Edwards Lifesciences, a developer of heart valves and hemodynamic monitoring, has reported increased net income for the 2012 fiscal year and the 2012 fourth quarter, both of which ended Dec. 31, 2012.
For the fiscal 12 months, the company recorded net income of $293.2 million, compared with $236.7 million for the same period in 2011. Net sales for the 12 months of 2012 increased 13.2 percent to $1.9 billion. Underlying sales growth was 16.2 percent. Domestic and international sales for the 12 months were $812.1 million and $1.09 billion, respectively. During 2012, the company also repurchased approximately 4 million shares of common stock for $353.2 million.
The Irvine, Calif.-based company saw a net income of $91.1 million in the fourth quarter of 2012, compared with net income of $63.1 million for the same period in 2011. During the quarter, the company recorded a global realignment pretax charge of $9 million, primarily related to severance costs. The fourth quarter net sales increased 18.7 percent to $510.5 million compared with the same period last year.

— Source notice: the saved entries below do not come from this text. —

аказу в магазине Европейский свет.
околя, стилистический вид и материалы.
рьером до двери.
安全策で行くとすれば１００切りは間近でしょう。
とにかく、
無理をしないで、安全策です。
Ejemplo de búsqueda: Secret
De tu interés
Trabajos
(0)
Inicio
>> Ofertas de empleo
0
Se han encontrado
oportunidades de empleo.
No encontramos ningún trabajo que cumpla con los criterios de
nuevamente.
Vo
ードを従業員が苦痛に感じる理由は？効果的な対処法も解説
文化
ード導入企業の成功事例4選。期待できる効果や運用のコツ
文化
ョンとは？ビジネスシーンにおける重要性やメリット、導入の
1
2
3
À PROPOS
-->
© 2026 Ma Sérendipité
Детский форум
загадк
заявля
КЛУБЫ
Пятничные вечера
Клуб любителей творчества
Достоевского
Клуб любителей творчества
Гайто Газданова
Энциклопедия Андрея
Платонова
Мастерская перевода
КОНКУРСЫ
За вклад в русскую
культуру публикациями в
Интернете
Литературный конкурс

For the fourth quarter, the company reported surgical heart valve therapy product group sales of $197.7 million, which included $29.1 million of cardiac surgery systems sales. Sales grew 3.8 percent over the fourth quarter last year. Growth outside the U.S. was 4 percent, while sales in the U.S. grew 3.5 percent.
Sales of transcatheter heart valves (THV) were $161 million for the fourth quarter, a 72.8 percent growth over the fourth quarter last year. These results were driven by the ongoing U.S. launch of the Sapien valve, with total U.S. THV sales of $80.7 million. Outside the U.S., sales grew by 5.5 percent.
“We continue to expect underlying THV sales to grow 30 to 45 percent in 2013. This would result in global sales of $710 million to $790 million, which includes $390 million to $440 million of sales in the U.S.,” Michael A. Mussallem, chairman and CEO, said in a release.
Critical care product group sales were $151.8 million for the quarter, including vascular sales of $13.8 million. Critical care sales were $138 million, representing growth of 3.5 percent. Growth was driven primarily by advanced monitoring products in Japan and the U.S.
Domestic and international sales for the fourth quarter were $224.9 million and $285.6 million, respectively. For the fourth quarter, Edwards’ gross profit margin was 75.4 percent, compared with 72.2 percent in the same period last year. The company said that the improvement was “driven primarily by a more profitable product mix and the impact from foreign exchange.”
Selling, general and administrative expenses were $177.9 million for the fourth quarter, compared with $163.4 million in the same period last year, driven primarily by U.S. transcatheter launch-related investments. Research and development for the quarter grew 23.4 percent to $74.9 million, which was the result of additional investments in clinical studies and new product development efforts in all of the company's product lines. During the fourth quarter, the company repurchased approximately 2.1 million shares of common stock for $186.9 million.
“[W]e plan to continue investing substantially in the development of transcatheter valves and other structural heart disease therapies, as well as in critical care technologies,” said Mussallem. “We continue to expect full year sales of $2.1 billion to $2.2 billion and earnings per diluted share, excluding special items, of $3.21 to $3.31. For the first quarter 2013, we project total sales of $505 million to $530 million.”